I had never called him by name. I said, “I don’t think so.”
He didn’t ask me why. He didn’t look or sound regretful. Just a little on the kind side of carelessly, he said, “Well. All right.”
He was going to have to make do with the Rosebud girls a while longer, but he had troubled me.
He knew he had. After a time or two, he gave up asking me to go out with him, understanding, I think, the difficulty of that for me. How could I think of going out on dates from the house I had lived in with Virgil, that I still lived in with his parents, the house where Mr. and Mrs. Feltner had so freely made me at home? But after that he continued to talk to me. And I continued to listen, and even sometimes to say something in return. I still looked at him only in glances. It wasn’t going to be easy for me to look straight back at that look of his. It would not be easy and it would not be soon. But it became easy to call him Nathan and to listen to him and to answer. I liked him. I had better go ahead and say I loved him, risky as it is to use that word so soon. Your first love for somebody can last, and this one did, but it changes too after promises have been made and time has passed and knowledge has come. But even then, even before the beginning, I loved him. When I felt him looking at me with that look, I felt it like a touch.
It was a strange courtship we had. My love for Virgil had begun in a kind of innocence, leading only in time to knowledge. But what was coming into being between Nathan and me was not a youthful romance. It was a knowing love. Both of us had suffered the war. He had fought in it, and I had waited it out in fear and sorrow at home. We both were losers by it, he of a brother, I of a husband. Now we were coming together out of fear and loss and grief, and we knew it. Each of us knew that the other knew it. That was why Nathan was so direct with me. It was why I kept holding him off.
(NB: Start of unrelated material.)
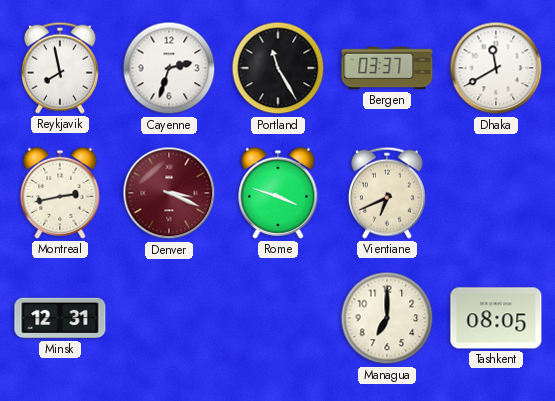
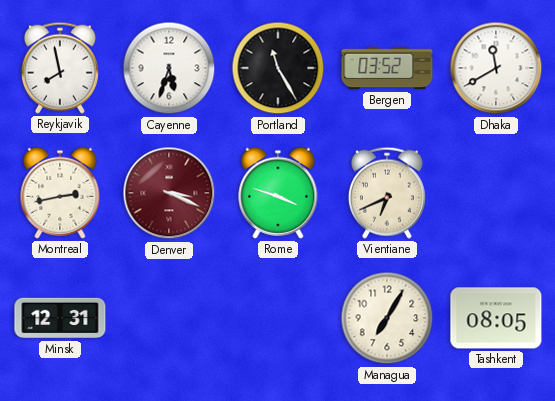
Cayenne: 2:33 -> 5:33
Bergen: 03:37 -> 03:52
Managua: 7:00 -> 7:05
For the time being we were seeing differently, but we were seeing the same thing. We weren’t fooling around.
When he would speak to me in our brief encounters in passing, what he was trying to tell me, what he was letting me see though he couldn’t tell me, was what he wanted and how much he wanted it. He wanted me. He made that plain enough, and without any roundabout. He was waiting only for my permission, and when I gave it I would know what to expect.
But he wanted more than me. He wanted a life for us to live and a place for us to live it in. I can see it as I saw it then, and I can see it as I know it now. He had gone to the war and lived through it, and he had come home changed. He saw Port William as he never would have seen it if he had never left and had never fought. He came home to these ridges and hillsides and bottomlan
ds and woods and streams that he had known ever since he was born. And this place, more than all the places he had seen in his absence, was what he wanted. It was what he had learned to want in the midst of killing and dying, terror, cruelty, hate, hunger, thirst, blood, and fire.
But this was not a simple desire. In order to have the place, he needed me. In order to have me, he needed the place. He knew these things because he was no longer a simple man. He had come to his desire by going through everything that was opposed to it. Nathan plainly wasn’t trying to make it big in the “postwar world.” He wasn’t going anywhere. He had come back home after the war because he wanted to. He was where he wanted to be. As I too was by then, he was a member of Port William. Members of Port William aren’t trying to “get someplace.” They think they are someplace.
Watching him and watching myself in my memory now, I know again what I knew before, but now I know more than that. Now I know what we were trying to stand for, and what I believe we did stand for: the possibility that among the world’s wars and sufferings two people could love each other for a long time, until death and beyond, and could make a place for each other that would be a part of their love, as their love for each other would be a way of loving their place. This love would be one of the acts of the greater love that holds and cherishes all the world.